_Record extracts_

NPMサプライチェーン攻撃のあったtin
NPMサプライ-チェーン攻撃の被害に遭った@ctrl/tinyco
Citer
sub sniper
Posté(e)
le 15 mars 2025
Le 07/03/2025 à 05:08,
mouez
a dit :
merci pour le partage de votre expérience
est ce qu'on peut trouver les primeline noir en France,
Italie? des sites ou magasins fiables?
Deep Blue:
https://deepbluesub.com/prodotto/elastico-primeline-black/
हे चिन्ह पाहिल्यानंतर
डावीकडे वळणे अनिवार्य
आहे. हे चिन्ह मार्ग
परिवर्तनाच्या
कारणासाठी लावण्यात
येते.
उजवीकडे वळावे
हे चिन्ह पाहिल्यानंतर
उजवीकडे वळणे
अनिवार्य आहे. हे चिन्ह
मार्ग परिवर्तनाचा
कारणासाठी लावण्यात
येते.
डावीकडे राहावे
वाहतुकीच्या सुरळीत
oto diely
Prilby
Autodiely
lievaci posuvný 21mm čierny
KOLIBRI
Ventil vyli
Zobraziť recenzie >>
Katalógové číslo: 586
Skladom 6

==

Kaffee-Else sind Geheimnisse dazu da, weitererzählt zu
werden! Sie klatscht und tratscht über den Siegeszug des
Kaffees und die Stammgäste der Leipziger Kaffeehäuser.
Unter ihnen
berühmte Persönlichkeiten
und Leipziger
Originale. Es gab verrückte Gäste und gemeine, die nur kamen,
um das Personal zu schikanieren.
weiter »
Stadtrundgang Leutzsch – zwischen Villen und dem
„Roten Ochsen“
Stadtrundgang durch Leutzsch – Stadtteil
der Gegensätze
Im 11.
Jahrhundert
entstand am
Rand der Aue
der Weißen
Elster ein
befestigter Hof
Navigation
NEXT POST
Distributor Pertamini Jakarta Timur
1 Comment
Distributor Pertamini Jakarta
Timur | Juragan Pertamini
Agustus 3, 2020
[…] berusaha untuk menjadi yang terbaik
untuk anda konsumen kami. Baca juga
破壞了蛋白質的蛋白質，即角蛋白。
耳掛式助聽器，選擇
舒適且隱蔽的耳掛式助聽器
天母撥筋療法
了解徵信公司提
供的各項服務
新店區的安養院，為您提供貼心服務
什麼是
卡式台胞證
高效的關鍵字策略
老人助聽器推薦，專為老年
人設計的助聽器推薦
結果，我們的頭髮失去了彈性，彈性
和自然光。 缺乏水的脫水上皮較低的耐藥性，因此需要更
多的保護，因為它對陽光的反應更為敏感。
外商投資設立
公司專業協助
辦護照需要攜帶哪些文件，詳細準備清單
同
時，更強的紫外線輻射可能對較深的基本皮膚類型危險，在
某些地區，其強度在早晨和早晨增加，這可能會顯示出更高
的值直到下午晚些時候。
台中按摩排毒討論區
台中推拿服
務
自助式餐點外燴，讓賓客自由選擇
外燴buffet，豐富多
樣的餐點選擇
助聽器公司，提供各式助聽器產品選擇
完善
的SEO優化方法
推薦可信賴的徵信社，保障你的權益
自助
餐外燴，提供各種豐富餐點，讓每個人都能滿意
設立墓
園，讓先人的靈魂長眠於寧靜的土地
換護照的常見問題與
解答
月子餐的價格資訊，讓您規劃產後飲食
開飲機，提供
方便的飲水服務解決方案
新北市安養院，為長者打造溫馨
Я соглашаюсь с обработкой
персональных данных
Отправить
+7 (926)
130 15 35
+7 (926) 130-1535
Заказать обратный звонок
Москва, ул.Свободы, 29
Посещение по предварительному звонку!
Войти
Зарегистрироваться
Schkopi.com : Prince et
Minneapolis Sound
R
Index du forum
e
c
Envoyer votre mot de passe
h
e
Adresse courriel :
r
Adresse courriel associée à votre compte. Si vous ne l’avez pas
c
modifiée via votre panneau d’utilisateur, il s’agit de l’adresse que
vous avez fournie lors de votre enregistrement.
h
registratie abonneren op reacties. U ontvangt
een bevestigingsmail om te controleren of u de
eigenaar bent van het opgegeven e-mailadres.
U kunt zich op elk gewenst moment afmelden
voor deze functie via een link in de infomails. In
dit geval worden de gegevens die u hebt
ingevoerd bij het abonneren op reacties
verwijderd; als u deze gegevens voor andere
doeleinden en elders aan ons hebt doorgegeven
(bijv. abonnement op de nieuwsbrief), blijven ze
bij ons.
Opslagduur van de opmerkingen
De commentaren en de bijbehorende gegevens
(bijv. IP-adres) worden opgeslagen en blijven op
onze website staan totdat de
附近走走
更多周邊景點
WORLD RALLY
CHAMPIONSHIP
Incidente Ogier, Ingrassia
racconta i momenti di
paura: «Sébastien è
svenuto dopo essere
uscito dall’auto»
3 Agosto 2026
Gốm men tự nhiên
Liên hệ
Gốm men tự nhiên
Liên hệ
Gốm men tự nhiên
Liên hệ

_What you need to do_
Take every line above that includes "Timur" and list it.

_Reply_
Distributor Pertamini Jakarta Timur
Timur | Juragan Pertamini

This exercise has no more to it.